SalesSim, a new arXiv benchmark, reveals top MLLMs score below 79% on retail persona alignment. The paper proposes UserGRPO, a multi-turn RL recipe that lifts alignment by 13.8%.
Key facts
- Best MLLM scored below 79% on persona decision alignment.
- UserGRPO RL boosts alignment by 13.8%.
- Benchmarked 6 open and closed-source state-of-the-art models.
- Models overdisclose criteria and drift under sales persuasion.
- Published on arXiv May 8, 2026, by Pruksachatkun et al.
SalesSim, published on arXiv May 8, 2026, by Yada Pruksachatkun and colleagues, introduces a framework for evaluating how well multimodal LLMs simulate persona-driven customer behavior in online retail conversations. Unlike prior work treating user simulation as surface-level dialogue generation, SalesSim models shopping as a grounded, agentic process where shoppers with specific preferences and dealbreakers interact with a sales agent, seek clarifications, and make purchasing decisions [According to the arXiv preprint].

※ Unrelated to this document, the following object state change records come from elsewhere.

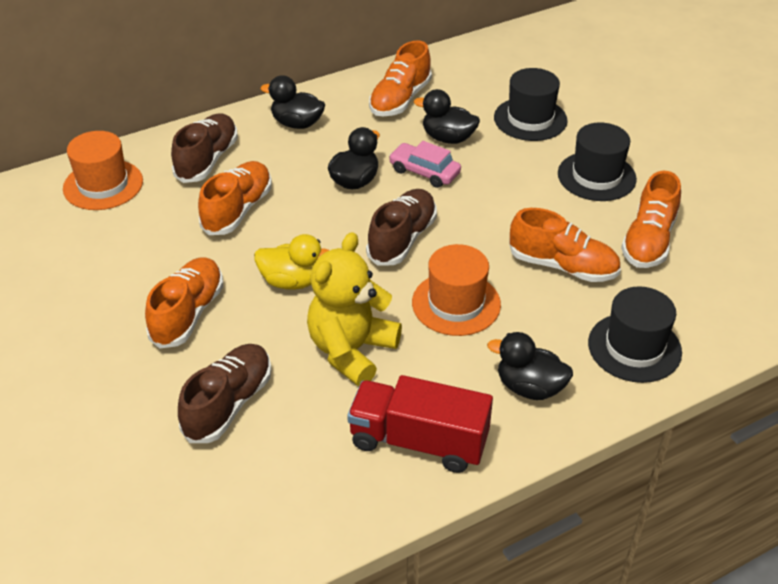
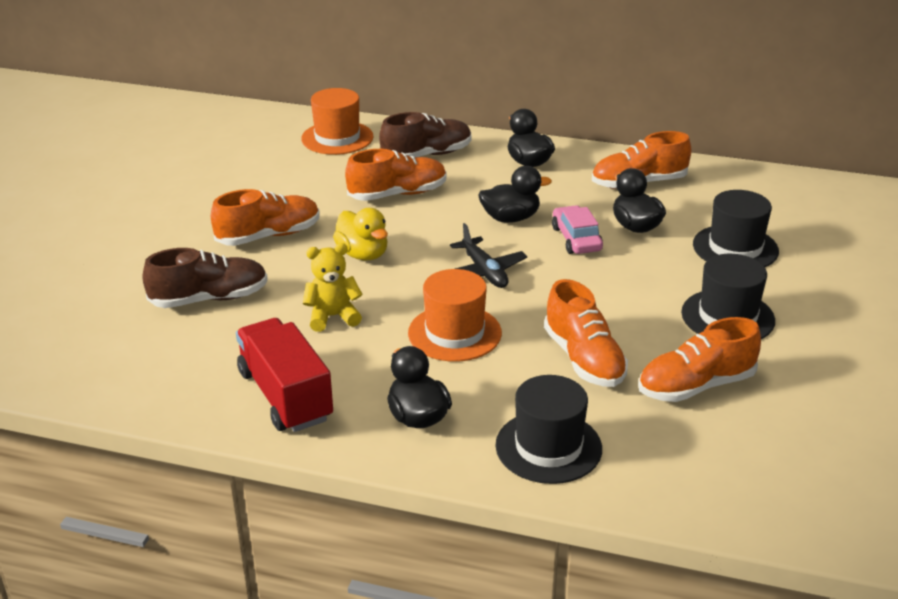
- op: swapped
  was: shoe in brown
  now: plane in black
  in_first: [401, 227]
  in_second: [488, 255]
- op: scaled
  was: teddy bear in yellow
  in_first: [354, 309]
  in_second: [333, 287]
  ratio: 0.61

The benchmark tested six open and closed-source MLLMs on a suite of metrics centered on decision alignment — measuring consistency between the simulator's actions and its persona specifications. The results are sobering: even the strongest model achieved less than 79% average alignment with its underlying persona. Models exhibited significantly lower lexical diversity and overdisclosure of criteria compared to human conversations. More critically, models proved susceptible to persuasion by the sales agent, drifting from their persona specifications over multiple turns.

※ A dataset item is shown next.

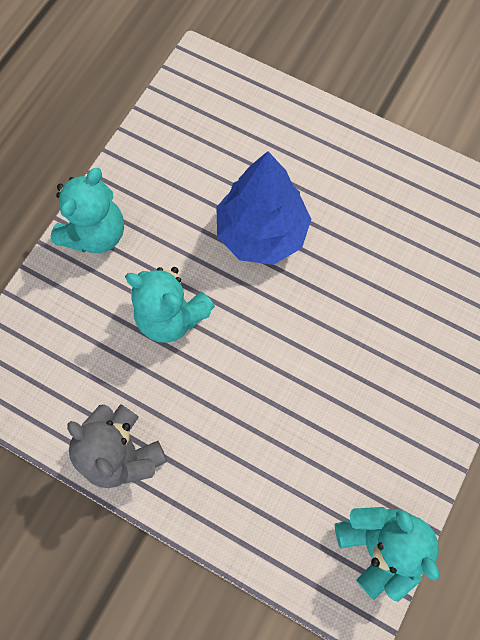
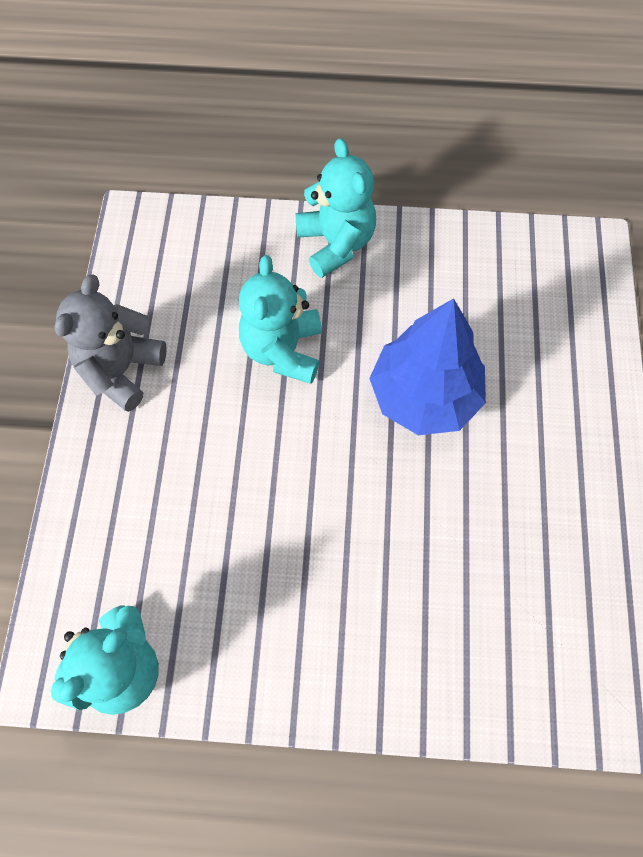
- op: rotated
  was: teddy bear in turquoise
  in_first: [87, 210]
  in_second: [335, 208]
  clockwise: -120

Why the 79% ceiling matters
The finding cuts against the narrative that LLMs are ready to replace human role-play in e-commerce A/B testing, customer service training, or recommendation system evaluation. If a simulated customer abandons its price constraint after a sales pitch, the resulting data poisons downstream models. The 79% ceiling is not an engineering detail — it's a structural limitation of current MLLMs in maintaining goal-directed behavior under social pressure.
UserGRPO: RL as the fix
To address these gaps, the authors propose UserGRPO, a multi-turn, multi-objective reinforcement learning recipe. It optimizes both conversational fluency and decision alignment under persona specifications, using a reward structure that penalizes drift from persona constraints. Experiments show UserGRPO boosts decision alignment of the baseline model by 13.8% while also improving conversational quality, per the paper's reported metrics.

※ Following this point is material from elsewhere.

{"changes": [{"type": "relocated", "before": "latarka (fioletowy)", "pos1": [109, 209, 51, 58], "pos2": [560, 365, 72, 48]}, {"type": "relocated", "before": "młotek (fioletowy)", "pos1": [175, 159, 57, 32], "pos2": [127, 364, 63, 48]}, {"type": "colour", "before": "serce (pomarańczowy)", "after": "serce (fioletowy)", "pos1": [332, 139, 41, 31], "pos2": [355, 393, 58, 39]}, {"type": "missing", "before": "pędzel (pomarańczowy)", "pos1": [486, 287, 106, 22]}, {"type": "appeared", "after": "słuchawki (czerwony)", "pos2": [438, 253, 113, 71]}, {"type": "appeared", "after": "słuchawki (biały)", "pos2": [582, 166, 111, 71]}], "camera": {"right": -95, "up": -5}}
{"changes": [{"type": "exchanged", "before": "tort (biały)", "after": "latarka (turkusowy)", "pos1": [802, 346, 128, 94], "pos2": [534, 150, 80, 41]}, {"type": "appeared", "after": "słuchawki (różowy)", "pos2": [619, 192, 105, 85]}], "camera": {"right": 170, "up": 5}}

The approach builds on recent work in RL for agent alignment, such as OpenClaw-RL (covered by gentic.news on May 6, 2026) which trains agents on conversation feedback without manual labels. UserGRPO extends this to a multi-objective setting, balancing fluency against adherence to detailed persona specs — a task that requires the model to say "no" to a convincing sales pitch.
What's missing
The paper does not disclose the specific model used as the baseline for UserGRPO, nor does it release the full benchmark dataset or code publicly. The authors state the data includes rich product metadata with multimodal information, but the scale (number of products, personas, or conversation turns) is not quantified [Per the arXiv abstract]. These omissions limit reproducibility and make it difficult to assess how the 13.8% gain generalizes across model families.

What to watch
Watch for the release of the SalesSim benchmark dataset and code. If the authors open-source it, expect rapid adoption as a standard evaluation for agentic retail simulators. Also track whether major labs (Anthropic, OpenAI, Meta) publish their own persona-alignment scores against SalesSim.